## Da fare:
• A. Rispondi a queste domande sul brano dedicato ai ferrovieri, contrassegnando ogni risposta come la domanda corrispondente.
(i) Come viene definito Gianni Rocca?
(ii) Qual è il titolo del film di Pietro Germi citato?
(iii) Quante ore dura un turno ordinario giornaliero dei ferrovieri?
• B. Prosegui il brano sui ferrovieri a partire dalla sua ultima frase.

## Brano estratto:
◇ ◇ ◇ ◇ ◇
3 thoughts on “LA SOLITUDINE DEL MACCHINISTA Ecco il racconto dei ferrovieri d’Italia, il meglio del Paese

  1. Lorenzo Catania

    Il giornalista-scrittore Gianni Rocca molti anni fa scriveva: “Ma se io sessantenne, mi volgo all’indietro e cerco di ricordare una figura operaia, non mi viene in mente altro che il ferroviere di Pietro Germi, quella vita opaca, esclusa, fatta di sacrificio[…] alle prese con i reali problemi del lavoro e di una società spietata con i deboli e i loro errori”. Attraverso le personali vicende di un macchinista delle Ferrovie dello Stato, Germi nel film Il ferroviere esprimeva un’opinione sincera sulla vita e sui rischi del lavoro nell’Italia del 1956. Con il passare degli anni e la modernizzazione, lo stress dei ferrovieri non mi pare che sia evaporato: “I nostri turni ordinari sono di dieci ore al giorno (per un massimo sindacale di 38 la settimana). E noi mangiamo quando gli altri digeriscono, dormiamo quando le nostre mogli si alzano”.
◇ ◇ ◇ ◇ ◇
## Materiale mostrato:
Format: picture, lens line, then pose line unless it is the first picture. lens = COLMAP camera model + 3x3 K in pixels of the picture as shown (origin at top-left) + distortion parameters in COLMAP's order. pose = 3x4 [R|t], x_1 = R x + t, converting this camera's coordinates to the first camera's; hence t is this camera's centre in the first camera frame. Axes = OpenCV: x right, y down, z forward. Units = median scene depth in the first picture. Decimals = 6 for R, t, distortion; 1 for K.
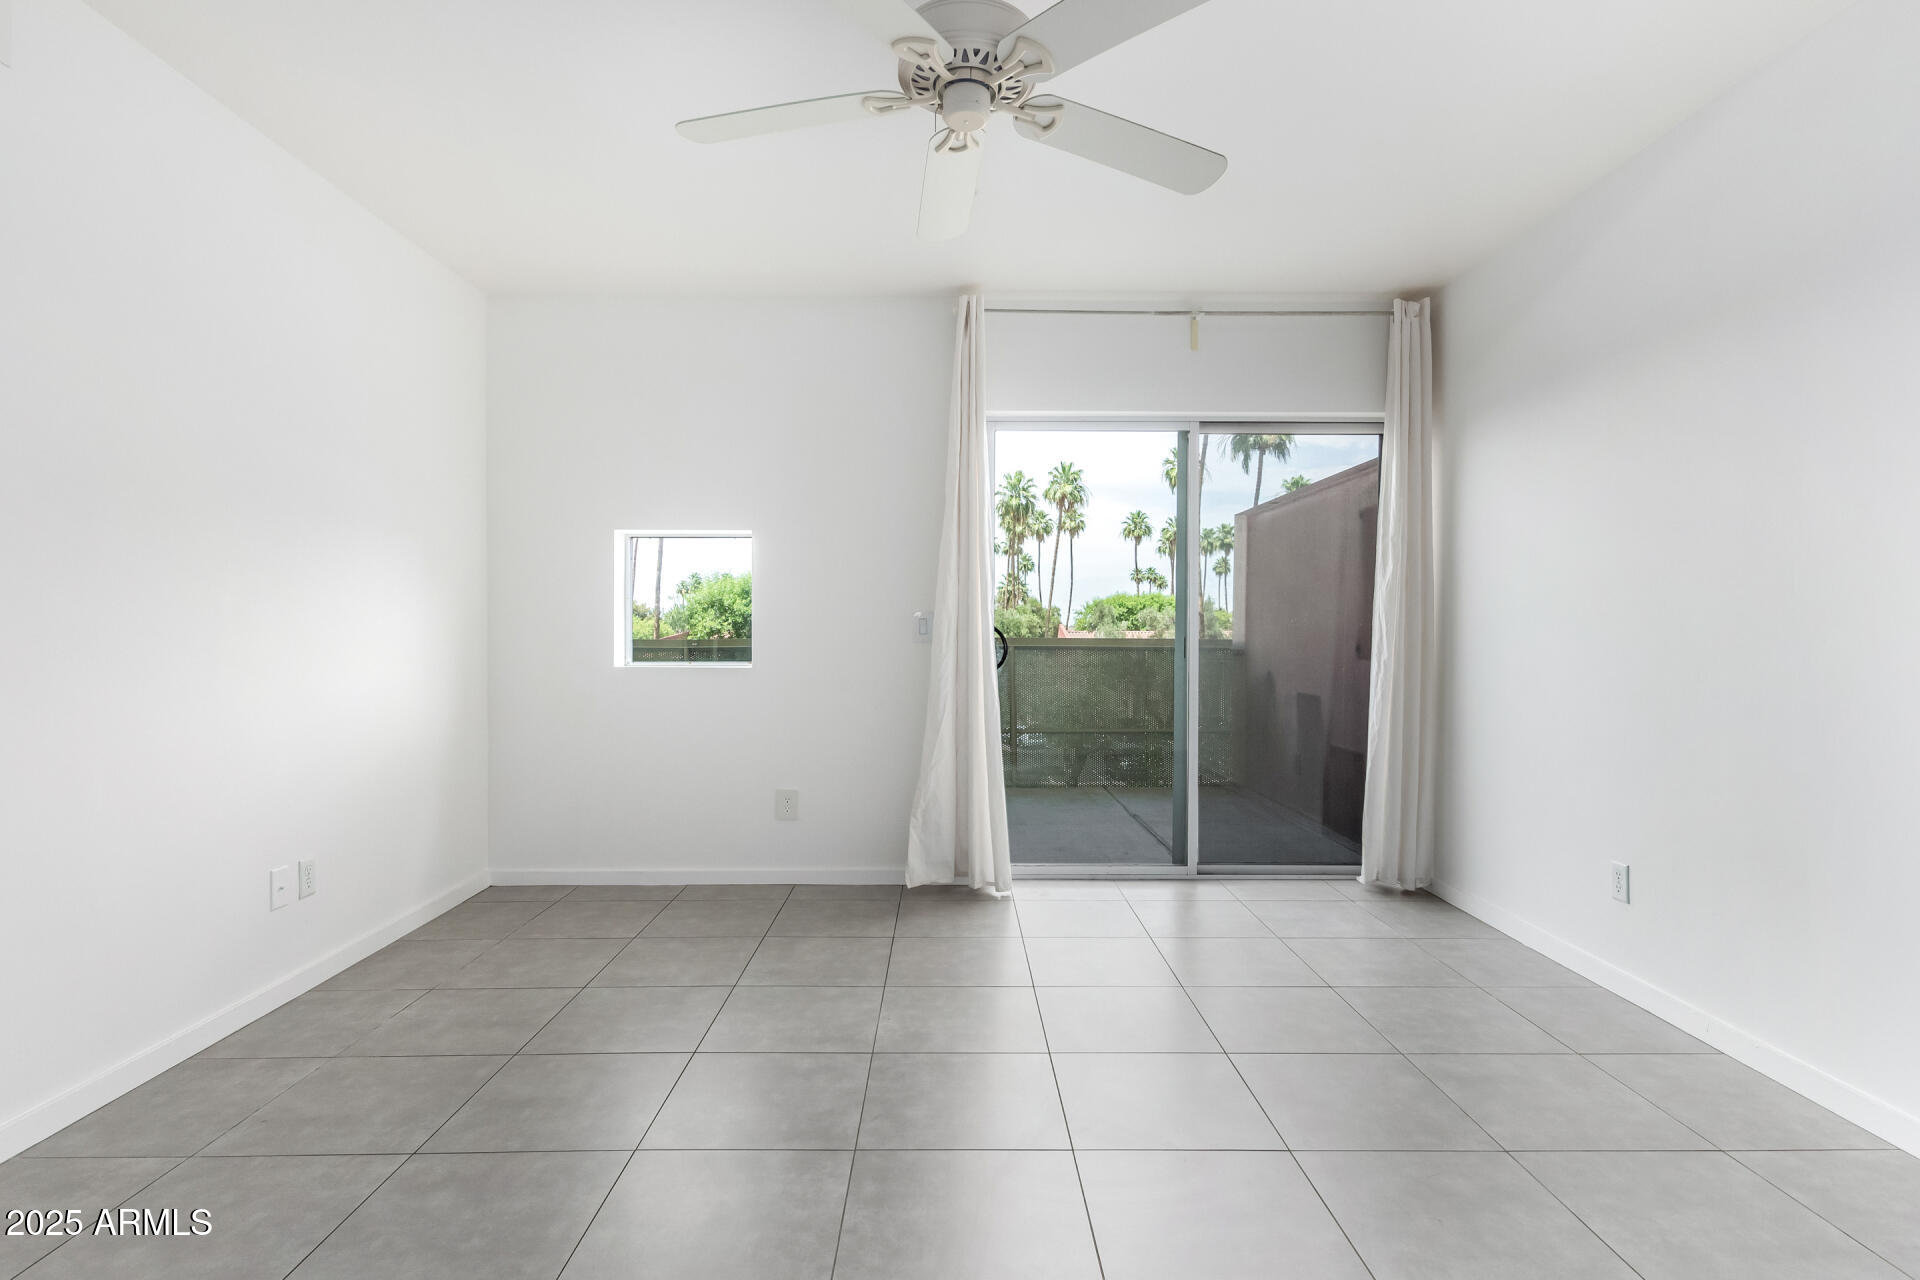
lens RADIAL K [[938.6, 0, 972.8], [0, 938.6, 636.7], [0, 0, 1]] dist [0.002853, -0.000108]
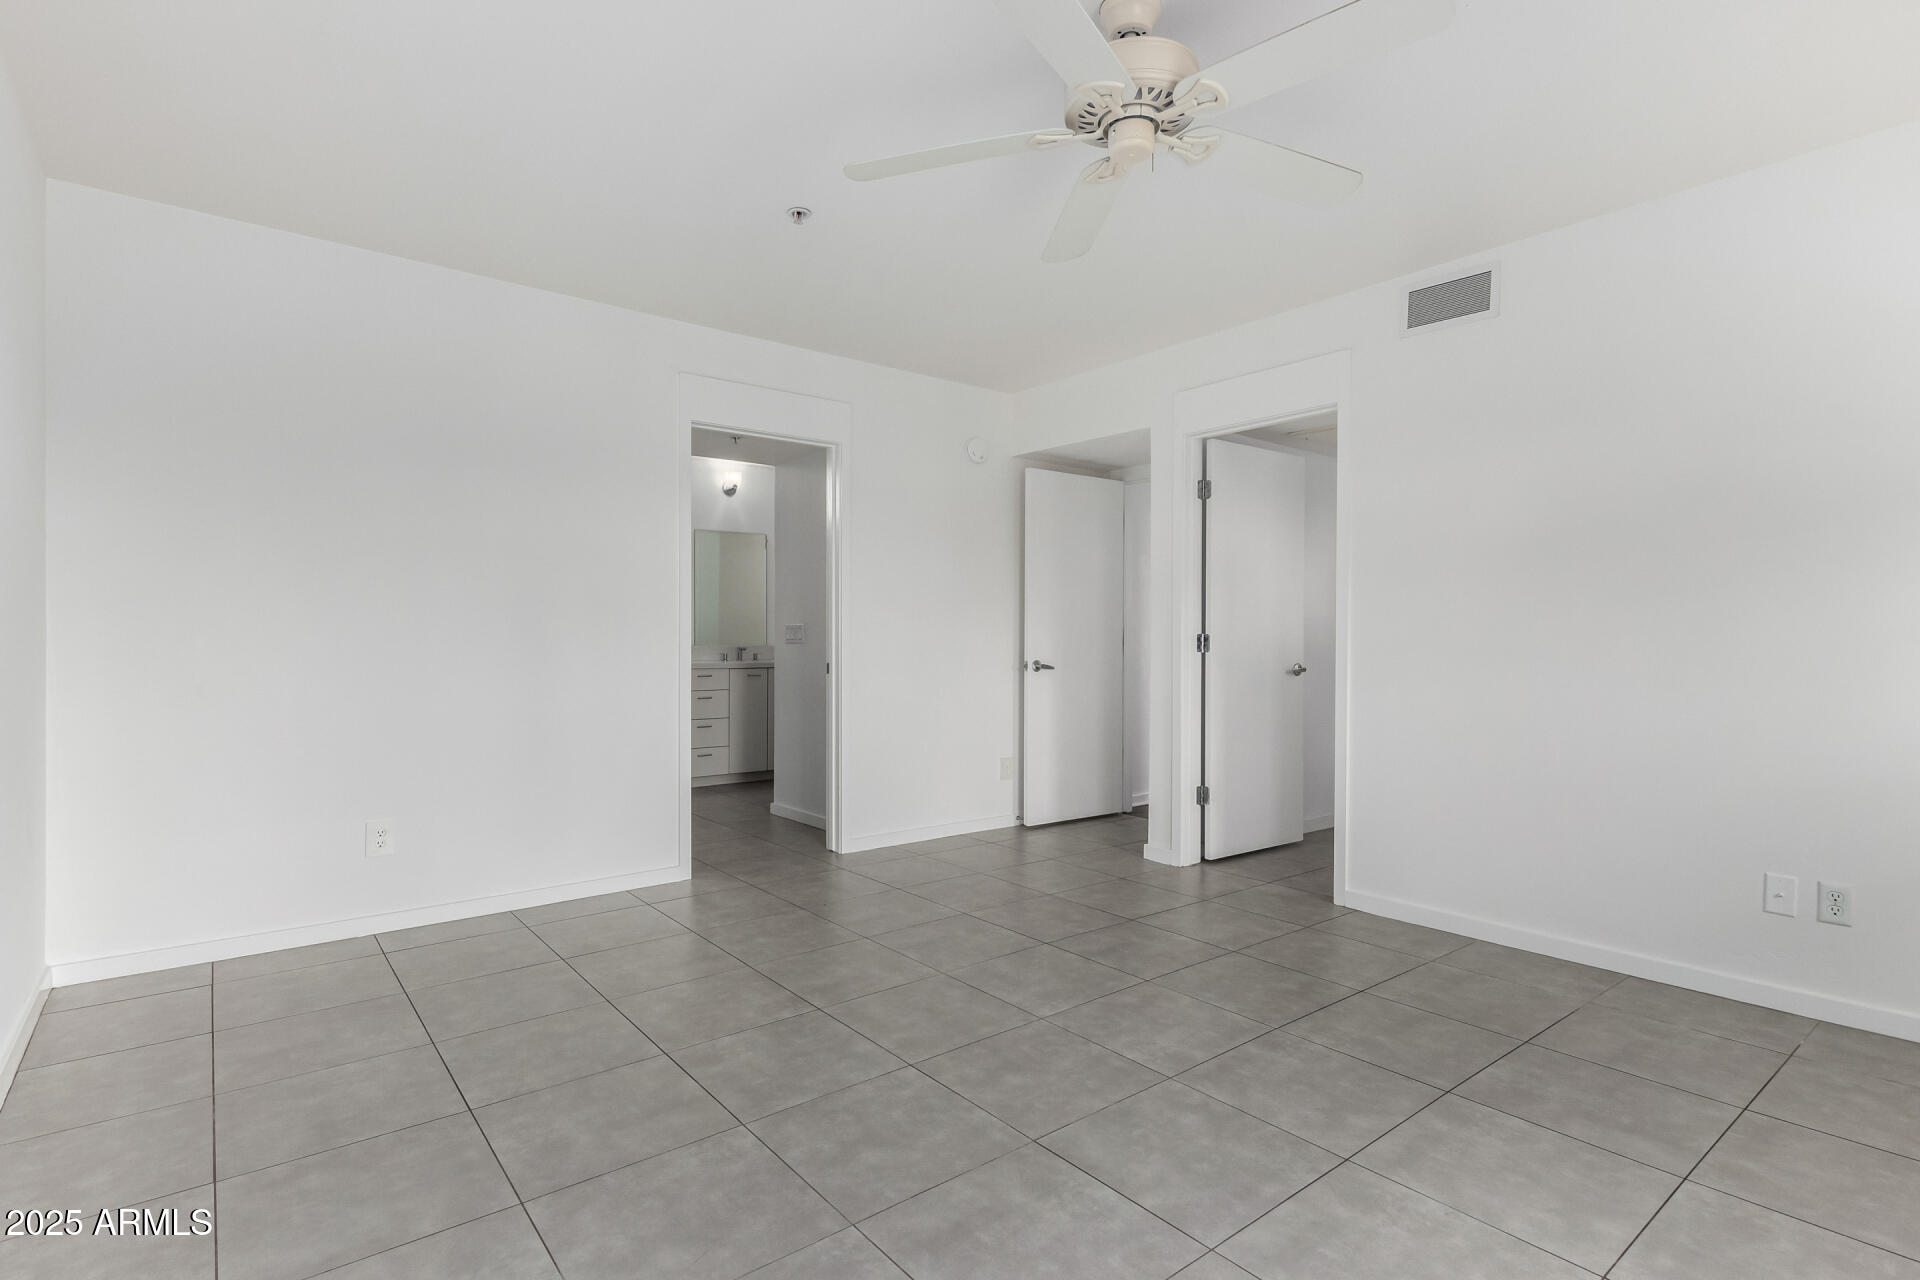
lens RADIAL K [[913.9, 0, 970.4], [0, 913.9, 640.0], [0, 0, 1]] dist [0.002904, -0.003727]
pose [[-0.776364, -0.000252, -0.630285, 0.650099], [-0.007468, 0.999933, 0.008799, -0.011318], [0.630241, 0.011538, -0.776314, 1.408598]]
◇ ◇ ◇ ◇ ◇
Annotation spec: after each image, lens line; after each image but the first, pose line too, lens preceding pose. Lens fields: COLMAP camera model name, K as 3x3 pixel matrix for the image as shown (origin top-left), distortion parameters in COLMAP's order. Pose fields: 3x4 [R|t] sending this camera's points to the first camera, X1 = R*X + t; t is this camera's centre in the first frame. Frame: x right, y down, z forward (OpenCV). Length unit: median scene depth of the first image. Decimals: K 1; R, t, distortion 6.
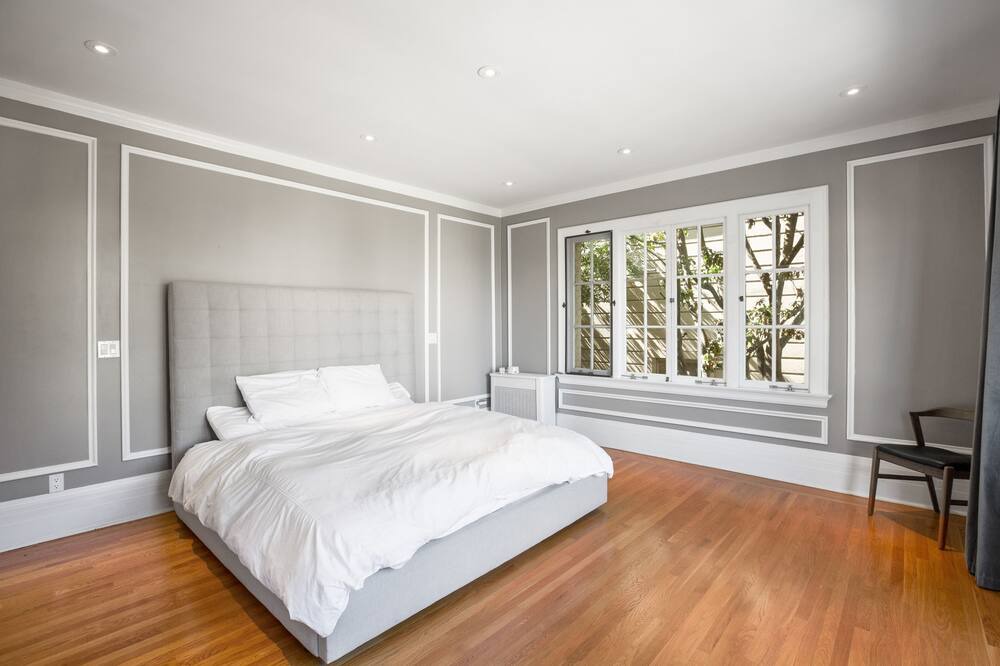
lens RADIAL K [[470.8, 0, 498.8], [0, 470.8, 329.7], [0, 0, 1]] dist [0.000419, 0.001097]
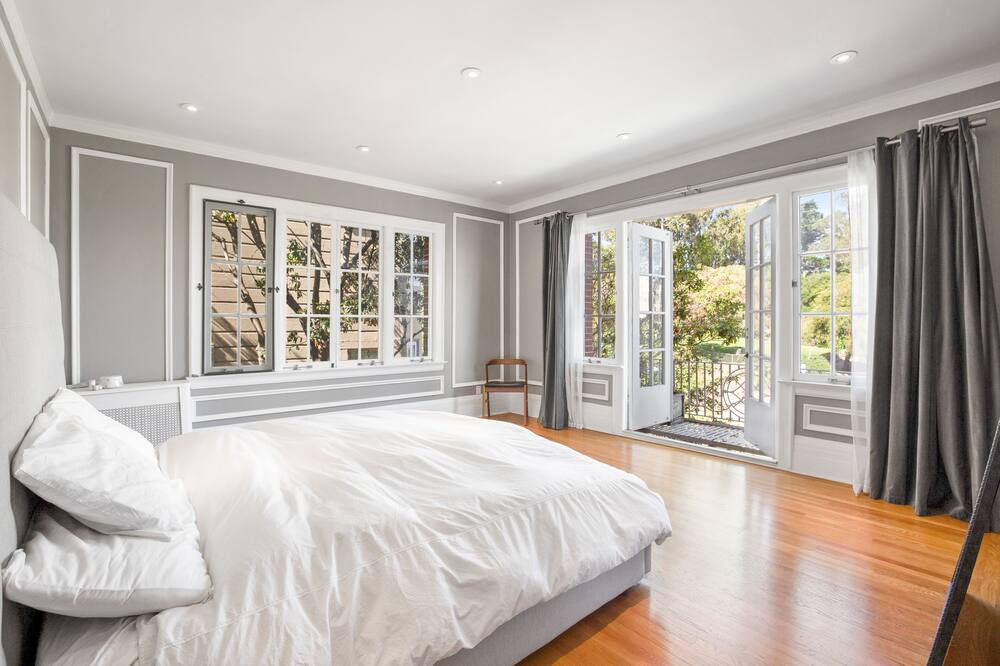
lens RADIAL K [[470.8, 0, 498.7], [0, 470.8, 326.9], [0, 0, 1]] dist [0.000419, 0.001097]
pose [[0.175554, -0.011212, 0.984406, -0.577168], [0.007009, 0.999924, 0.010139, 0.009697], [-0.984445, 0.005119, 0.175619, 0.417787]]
◇ ◇ ◇ ◇ ◇
## Risposte scritte:
• A.
(i) Giornalista-scrittore.
(ii) Il ferroviere.
(iii) Dieci ore.

• B.
  2. Tarantintino

    “Una telefonata allunga la vita” — diceva anni fa la pubblicità di una nota azienda. Sarebbe stato sufficiente potenziare, in attesa della attuazione delle meraviglie elettroniche auto-frenanti, la attuale procedura di sincronizzazione da piccioni — magari con uno scambio di numeri telefonici tra i macchinisti del binario unico, oppure, in alternativa o in aggiunta, fornire una piccola App per gli onnipresenti smartphone, chiamata “The Railway Game of The Single Track Shame”.

  3. angelo libranti

    Anche ne “il Ferroviere” di Pietro Germi c’era il dramma di uno scontro evitato per un pelo. Ne c’è tecnologia che tenga. Quando lassù qualcuno non ci ama più succedono i fattacci. Sono accaduti ed accadranno.